Try it:
Using the listing that follows, return every line with the word "corners".

::: Records to process :::

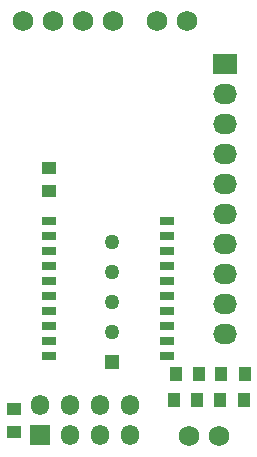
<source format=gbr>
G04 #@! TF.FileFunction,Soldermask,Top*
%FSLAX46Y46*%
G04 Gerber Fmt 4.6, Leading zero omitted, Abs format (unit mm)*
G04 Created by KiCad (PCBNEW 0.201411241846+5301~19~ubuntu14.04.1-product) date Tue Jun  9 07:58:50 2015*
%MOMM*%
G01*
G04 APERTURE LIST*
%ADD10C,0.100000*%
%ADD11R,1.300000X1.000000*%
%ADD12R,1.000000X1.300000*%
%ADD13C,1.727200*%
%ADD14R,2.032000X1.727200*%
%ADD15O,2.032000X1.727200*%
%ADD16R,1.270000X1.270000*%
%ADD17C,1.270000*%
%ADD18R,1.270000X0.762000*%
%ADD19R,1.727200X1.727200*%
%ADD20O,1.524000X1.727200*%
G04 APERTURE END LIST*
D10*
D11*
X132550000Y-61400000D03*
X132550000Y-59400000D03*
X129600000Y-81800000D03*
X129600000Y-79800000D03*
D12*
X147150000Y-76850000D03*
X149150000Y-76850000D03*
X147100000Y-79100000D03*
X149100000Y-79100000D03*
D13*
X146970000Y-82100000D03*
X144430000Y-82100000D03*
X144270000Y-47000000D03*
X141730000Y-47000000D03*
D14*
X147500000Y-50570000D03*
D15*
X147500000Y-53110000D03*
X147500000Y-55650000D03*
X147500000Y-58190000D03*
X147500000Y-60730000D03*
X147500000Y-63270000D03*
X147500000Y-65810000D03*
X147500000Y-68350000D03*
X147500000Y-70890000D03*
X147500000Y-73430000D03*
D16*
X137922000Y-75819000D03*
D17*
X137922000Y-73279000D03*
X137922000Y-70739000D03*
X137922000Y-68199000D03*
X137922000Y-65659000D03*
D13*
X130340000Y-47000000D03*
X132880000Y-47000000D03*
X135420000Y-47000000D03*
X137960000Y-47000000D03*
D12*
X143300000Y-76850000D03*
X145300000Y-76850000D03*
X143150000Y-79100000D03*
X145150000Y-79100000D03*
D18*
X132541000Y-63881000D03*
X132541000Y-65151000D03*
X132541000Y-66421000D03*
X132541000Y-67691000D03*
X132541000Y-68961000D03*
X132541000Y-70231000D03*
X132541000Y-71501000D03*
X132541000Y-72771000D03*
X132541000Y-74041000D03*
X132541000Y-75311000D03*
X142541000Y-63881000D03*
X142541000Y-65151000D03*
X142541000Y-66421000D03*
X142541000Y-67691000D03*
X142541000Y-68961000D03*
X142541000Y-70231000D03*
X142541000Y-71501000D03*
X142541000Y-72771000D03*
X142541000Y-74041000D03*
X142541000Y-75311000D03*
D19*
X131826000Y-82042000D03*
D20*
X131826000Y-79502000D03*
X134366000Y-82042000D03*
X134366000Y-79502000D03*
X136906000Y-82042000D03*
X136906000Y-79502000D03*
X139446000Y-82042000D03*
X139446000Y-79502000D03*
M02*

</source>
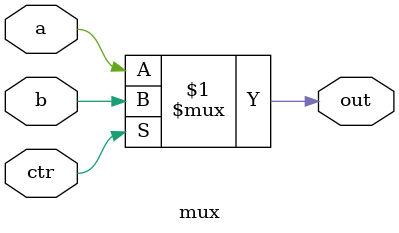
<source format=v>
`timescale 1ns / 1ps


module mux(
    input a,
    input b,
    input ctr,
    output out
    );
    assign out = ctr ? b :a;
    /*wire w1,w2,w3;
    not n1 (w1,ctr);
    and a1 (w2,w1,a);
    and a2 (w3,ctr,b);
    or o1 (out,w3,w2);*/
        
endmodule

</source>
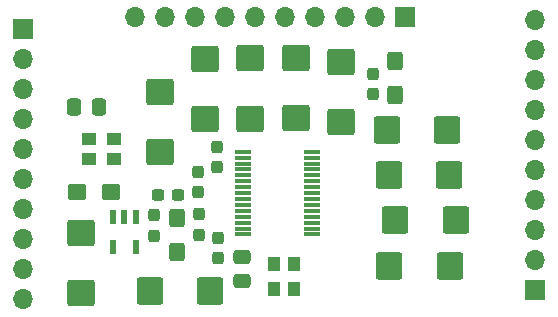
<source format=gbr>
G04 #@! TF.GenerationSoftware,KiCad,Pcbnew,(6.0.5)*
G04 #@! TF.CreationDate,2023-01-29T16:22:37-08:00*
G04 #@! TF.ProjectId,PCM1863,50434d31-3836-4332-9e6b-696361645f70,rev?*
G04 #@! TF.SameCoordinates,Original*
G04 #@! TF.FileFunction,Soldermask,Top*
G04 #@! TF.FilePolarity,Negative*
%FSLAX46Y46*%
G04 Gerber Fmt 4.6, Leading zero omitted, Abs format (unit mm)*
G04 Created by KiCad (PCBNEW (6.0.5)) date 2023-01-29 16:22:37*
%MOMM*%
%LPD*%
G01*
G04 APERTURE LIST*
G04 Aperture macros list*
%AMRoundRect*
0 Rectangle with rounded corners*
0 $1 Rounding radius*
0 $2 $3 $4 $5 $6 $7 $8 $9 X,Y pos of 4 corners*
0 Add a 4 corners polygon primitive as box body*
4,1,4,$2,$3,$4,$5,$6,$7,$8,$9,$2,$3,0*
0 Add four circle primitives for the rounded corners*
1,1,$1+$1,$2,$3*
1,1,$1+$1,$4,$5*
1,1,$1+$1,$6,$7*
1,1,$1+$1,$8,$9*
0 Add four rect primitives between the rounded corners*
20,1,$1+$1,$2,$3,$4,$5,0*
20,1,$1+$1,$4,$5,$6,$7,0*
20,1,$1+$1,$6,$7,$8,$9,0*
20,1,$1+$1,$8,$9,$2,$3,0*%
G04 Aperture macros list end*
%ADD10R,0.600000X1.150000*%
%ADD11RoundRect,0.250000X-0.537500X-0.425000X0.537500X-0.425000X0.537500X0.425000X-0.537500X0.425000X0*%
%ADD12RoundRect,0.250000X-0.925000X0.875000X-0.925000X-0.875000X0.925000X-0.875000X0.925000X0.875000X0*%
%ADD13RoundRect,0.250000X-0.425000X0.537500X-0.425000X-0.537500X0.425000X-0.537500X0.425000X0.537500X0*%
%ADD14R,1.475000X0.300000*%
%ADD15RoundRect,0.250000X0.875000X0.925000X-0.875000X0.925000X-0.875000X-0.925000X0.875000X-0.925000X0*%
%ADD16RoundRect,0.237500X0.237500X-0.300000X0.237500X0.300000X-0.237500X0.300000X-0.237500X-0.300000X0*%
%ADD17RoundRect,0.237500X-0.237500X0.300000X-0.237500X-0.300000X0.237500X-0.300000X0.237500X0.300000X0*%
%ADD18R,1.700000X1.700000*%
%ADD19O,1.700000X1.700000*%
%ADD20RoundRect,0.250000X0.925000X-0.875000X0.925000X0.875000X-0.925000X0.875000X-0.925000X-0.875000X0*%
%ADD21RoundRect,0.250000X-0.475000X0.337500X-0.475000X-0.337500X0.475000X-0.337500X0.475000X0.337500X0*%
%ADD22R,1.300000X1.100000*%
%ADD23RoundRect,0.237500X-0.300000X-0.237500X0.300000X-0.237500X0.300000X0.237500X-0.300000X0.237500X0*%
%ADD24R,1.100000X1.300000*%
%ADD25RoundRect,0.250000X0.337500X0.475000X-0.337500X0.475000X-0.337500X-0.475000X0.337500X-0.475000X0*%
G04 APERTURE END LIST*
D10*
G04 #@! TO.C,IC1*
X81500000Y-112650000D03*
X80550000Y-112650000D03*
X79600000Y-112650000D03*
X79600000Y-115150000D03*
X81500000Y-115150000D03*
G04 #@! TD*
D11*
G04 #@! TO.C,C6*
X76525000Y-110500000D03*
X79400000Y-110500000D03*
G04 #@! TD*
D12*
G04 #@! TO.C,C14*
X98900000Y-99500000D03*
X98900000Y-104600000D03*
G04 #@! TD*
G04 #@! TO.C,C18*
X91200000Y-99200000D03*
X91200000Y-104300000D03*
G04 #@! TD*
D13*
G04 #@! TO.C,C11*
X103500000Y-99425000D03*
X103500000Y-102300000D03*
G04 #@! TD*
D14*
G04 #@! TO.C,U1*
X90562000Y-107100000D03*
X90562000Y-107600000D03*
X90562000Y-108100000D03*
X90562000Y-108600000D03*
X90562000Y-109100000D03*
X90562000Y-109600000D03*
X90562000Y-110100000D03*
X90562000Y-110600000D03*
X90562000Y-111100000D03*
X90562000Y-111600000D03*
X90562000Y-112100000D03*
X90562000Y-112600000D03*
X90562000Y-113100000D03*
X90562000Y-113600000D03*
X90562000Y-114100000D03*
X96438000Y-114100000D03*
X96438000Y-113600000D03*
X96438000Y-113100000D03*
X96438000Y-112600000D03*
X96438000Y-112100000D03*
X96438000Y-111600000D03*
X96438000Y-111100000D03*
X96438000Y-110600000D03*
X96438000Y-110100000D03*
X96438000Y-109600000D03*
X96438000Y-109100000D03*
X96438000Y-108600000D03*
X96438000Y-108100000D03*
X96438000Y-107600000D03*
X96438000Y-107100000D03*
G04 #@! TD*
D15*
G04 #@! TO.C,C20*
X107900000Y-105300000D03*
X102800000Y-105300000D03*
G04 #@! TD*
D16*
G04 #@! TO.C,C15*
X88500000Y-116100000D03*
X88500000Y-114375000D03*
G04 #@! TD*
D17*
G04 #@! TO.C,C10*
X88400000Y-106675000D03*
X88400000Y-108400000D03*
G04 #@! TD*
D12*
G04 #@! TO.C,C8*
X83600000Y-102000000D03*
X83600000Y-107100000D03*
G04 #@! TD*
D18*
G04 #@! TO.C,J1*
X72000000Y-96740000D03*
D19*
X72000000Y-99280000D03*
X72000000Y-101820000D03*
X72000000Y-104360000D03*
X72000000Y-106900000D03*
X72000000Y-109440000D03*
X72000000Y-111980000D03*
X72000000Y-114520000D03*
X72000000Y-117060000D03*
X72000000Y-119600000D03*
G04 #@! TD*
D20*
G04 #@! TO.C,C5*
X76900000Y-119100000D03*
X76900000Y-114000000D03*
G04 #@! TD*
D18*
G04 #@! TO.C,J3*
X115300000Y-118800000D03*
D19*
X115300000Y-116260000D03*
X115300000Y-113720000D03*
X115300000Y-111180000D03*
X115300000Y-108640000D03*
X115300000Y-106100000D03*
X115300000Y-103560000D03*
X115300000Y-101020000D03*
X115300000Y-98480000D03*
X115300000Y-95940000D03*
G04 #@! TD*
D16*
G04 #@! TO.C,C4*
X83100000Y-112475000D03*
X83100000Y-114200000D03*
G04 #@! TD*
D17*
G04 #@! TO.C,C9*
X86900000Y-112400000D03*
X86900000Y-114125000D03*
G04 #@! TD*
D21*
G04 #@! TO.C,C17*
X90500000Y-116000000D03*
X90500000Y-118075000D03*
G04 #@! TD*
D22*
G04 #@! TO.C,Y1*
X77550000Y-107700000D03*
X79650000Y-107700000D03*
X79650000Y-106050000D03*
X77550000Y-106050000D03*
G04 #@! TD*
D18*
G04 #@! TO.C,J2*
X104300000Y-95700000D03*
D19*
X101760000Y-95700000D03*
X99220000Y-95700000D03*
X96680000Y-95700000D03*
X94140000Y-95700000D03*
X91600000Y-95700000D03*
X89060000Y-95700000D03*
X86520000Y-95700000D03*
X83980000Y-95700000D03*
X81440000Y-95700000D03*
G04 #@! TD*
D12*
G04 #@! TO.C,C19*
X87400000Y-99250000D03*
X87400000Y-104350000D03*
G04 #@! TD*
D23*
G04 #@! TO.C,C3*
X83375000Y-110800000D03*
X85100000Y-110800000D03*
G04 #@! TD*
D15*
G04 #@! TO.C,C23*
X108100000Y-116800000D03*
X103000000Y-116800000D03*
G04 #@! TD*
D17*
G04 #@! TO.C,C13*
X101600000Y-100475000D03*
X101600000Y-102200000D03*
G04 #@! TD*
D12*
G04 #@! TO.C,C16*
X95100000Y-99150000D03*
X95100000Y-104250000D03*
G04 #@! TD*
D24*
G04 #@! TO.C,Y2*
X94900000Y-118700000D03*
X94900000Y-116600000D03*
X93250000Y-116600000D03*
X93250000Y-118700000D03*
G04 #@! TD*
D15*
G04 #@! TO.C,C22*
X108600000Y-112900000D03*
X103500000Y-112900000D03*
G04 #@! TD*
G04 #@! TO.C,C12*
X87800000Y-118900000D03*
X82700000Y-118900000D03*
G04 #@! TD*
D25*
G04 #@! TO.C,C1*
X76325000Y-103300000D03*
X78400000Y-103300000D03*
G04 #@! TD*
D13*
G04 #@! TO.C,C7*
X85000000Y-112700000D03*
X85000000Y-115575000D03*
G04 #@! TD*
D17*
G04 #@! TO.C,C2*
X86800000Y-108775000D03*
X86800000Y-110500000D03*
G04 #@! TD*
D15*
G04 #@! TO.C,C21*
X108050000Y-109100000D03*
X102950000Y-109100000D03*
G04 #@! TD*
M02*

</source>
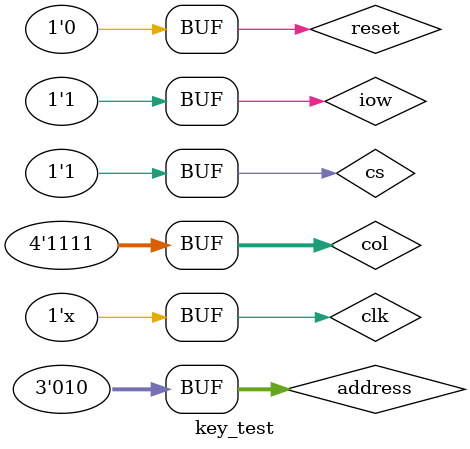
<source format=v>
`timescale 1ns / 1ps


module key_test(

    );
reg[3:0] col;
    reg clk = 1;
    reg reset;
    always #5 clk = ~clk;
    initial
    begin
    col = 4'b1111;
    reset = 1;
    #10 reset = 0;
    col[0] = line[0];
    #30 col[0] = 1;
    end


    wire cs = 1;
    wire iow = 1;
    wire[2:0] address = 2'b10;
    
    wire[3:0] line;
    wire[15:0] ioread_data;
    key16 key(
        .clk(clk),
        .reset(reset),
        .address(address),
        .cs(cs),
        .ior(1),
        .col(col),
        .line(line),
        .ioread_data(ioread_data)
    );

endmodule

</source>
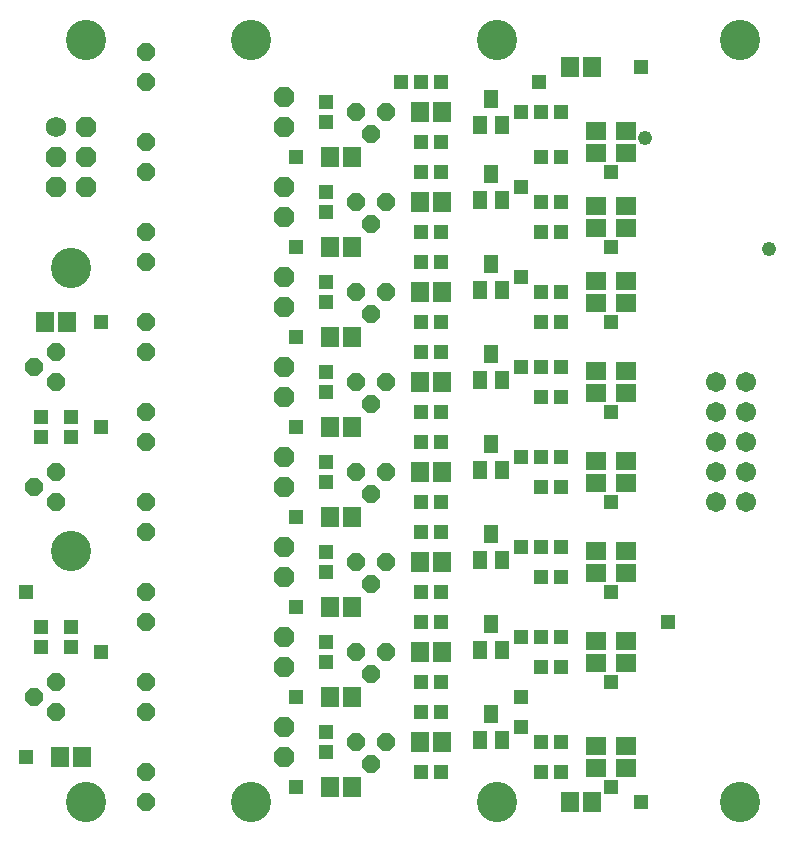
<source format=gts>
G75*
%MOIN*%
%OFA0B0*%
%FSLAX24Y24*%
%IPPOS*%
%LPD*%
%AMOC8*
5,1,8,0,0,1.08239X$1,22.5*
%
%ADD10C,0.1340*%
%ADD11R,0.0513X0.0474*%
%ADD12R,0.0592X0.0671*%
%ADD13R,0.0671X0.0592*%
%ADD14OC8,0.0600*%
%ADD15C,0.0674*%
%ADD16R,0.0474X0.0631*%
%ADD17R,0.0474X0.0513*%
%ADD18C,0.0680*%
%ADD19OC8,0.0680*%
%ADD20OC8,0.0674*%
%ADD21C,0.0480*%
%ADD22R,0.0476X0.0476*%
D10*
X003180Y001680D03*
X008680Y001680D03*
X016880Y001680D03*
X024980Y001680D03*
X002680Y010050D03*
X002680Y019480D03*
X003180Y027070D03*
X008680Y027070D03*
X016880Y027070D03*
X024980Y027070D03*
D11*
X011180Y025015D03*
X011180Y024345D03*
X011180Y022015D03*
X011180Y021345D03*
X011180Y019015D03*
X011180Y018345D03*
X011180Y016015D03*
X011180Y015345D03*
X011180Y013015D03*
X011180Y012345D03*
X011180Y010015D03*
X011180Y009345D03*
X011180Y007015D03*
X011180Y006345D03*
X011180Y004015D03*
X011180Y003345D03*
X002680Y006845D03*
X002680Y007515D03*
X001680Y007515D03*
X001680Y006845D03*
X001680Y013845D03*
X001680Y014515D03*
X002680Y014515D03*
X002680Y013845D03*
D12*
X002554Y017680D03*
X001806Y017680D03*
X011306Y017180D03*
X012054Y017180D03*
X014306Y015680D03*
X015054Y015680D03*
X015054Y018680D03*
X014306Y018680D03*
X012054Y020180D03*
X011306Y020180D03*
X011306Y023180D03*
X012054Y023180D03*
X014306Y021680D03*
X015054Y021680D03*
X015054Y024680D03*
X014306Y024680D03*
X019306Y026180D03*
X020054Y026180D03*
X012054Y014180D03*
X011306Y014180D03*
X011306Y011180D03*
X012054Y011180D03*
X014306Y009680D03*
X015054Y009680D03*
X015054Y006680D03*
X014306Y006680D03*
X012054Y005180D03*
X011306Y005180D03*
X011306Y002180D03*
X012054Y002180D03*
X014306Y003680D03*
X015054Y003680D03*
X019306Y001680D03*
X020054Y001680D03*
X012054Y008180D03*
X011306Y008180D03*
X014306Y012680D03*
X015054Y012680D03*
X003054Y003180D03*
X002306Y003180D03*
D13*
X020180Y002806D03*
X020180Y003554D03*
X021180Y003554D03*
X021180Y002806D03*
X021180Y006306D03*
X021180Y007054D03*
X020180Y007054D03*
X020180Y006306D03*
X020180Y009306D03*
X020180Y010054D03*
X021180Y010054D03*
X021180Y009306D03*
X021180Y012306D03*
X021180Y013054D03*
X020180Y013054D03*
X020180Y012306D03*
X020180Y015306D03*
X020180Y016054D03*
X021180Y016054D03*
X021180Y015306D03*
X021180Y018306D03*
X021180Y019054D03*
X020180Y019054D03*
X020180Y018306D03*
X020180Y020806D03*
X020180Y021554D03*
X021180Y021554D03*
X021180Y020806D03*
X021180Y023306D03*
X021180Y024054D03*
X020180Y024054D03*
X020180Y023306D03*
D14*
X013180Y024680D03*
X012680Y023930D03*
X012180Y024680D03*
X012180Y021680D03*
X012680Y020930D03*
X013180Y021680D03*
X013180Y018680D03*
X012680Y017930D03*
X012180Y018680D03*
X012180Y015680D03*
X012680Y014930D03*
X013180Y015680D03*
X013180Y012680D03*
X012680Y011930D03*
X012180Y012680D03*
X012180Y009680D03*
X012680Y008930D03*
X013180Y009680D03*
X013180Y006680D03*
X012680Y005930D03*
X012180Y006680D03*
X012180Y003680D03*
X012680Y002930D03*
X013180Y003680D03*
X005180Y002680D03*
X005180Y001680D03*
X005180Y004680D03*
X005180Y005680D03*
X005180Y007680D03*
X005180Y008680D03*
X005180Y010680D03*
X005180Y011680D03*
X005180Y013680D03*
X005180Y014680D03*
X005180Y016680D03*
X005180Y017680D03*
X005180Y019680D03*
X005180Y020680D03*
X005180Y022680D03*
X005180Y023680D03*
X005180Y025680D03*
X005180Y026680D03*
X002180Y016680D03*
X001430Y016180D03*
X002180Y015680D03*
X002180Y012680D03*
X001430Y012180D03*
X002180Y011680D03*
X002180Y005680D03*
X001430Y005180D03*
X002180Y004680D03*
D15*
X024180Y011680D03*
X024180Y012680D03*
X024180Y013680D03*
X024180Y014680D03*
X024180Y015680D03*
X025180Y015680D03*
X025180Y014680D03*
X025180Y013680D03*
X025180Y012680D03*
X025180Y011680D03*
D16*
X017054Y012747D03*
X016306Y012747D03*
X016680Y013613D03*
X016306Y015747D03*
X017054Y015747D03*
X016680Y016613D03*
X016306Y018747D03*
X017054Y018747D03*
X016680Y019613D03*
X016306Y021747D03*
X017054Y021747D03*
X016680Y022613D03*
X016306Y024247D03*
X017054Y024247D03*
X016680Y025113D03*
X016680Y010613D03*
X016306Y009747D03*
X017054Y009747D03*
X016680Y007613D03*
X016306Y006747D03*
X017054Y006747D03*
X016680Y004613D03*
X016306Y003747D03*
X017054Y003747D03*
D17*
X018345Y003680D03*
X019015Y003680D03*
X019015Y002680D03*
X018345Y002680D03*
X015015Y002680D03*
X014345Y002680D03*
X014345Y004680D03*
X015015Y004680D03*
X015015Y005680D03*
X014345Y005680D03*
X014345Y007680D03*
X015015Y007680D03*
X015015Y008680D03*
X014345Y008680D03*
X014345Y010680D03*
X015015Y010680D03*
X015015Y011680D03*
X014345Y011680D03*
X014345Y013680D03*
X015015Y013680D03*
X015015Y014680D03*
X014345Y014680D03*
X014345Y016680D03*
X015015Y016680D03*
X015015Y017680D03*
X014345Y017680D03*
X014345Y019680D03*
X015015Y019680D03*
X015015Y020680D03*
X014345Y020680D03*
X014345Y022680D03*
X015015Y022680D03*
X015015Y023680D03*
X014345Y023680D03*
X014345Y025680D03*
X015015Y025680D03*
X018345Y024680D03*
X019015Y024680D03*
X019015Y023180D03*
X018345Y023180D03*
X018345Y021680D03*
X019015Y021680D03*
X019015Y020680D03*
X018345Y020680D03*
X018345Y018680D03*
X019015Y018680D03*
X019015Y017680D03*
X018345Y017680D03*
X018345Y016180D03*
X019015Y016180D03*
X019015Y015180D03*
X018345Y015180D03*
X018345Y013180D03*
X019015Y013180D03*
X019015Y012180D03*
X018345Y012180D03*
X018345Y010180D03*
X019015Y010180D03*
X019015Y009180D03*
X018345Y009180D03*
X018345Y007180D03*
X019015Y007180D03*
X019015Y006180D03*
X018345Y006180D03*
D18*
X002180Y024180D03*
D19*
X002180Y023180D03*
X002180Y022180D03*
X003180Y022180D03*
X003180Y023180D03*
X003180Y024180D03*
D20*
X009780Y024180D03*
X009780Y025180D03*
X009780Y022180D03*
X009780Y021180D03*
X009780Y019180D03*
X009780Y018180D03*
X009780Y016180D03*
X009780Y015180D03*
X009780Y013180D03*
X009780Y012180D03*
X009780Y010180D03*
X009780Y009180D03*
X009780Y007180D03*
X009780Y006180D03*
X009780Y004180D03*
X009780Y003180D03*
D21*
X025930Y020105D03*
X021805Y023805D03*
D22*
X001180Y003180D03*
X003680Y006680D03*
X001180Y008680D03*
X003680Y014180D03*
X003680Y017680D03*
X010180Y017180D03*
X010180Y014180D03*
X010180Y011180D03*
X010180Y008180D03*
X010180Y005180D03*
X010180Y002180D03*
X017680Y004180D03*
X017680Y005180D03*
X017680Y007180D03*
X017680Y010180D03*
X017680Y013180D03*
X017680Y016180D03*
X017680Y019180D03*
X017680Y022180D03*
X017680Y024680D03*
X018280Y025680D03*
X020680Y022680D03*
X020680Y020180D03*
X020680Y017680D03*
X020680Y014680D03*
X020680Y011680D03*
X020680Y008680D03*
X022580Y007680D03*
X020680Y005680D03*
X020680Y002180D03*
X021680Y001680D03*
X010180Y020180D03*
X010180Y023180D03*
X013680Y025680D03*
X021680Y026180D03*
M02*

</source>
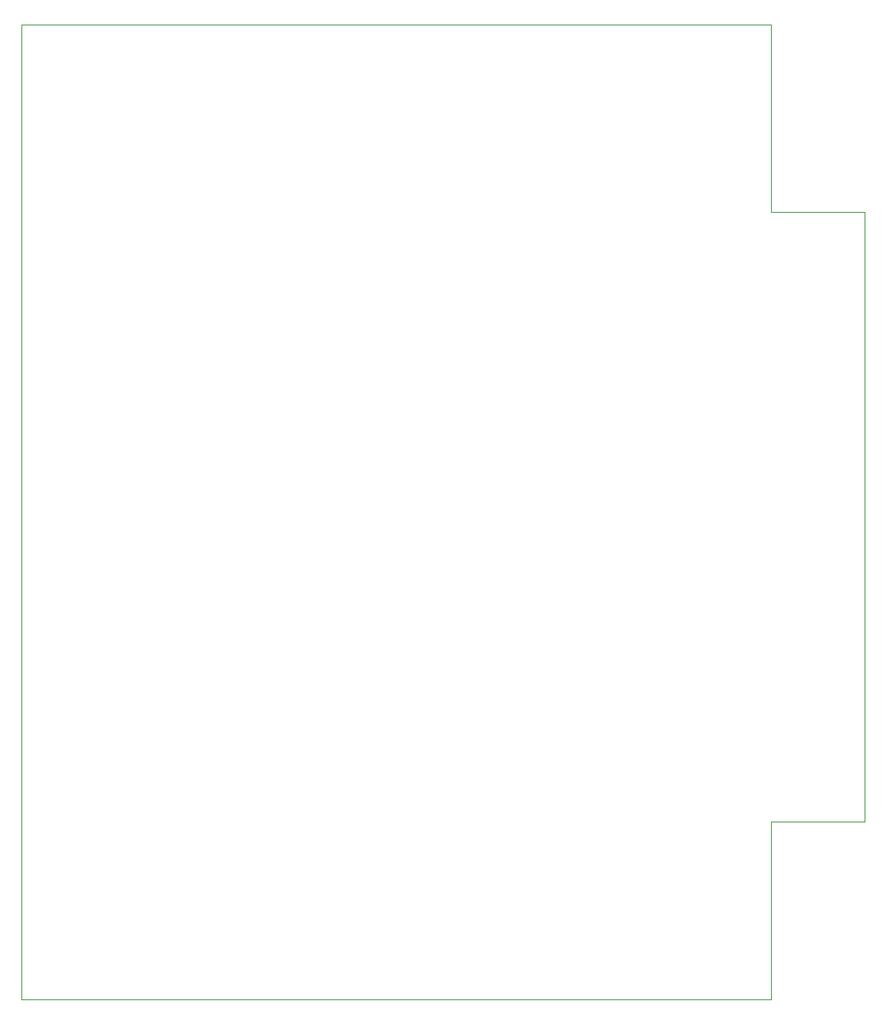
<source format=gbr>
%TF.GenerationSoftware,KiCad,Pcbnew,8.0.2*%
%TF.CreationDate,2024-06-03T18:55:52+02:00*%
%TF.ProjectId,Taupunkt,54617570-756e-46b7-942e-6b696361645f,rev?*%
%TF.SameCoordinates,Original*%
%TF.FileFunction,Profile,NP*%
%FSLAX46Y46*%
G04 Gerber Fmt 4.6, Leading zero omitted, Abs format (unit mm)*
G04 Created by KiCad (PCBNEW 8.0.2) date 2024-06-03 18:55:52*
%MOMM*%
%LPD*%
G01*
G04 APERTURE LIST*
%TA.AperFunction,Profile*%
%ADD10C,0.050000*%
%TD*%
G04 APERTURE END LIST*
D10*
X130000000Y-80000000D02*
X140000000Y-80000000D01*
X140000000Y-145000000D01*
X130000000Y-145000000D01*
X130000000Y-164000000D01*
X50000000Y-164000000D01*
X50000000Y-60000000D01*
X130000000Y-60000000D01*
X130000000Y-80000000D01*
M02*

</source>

:::

Expected output:
0 Rectangle with rounded corners*
0 $2 $3 $4 $5 $6 $7 $8 $9 X,Y pos of 4 corners*
0 Add a 4 corners polygon primitive as box body*
0 Add four circle primitives for the rounded corners*
0 Add four rect primitives between the rounded corners*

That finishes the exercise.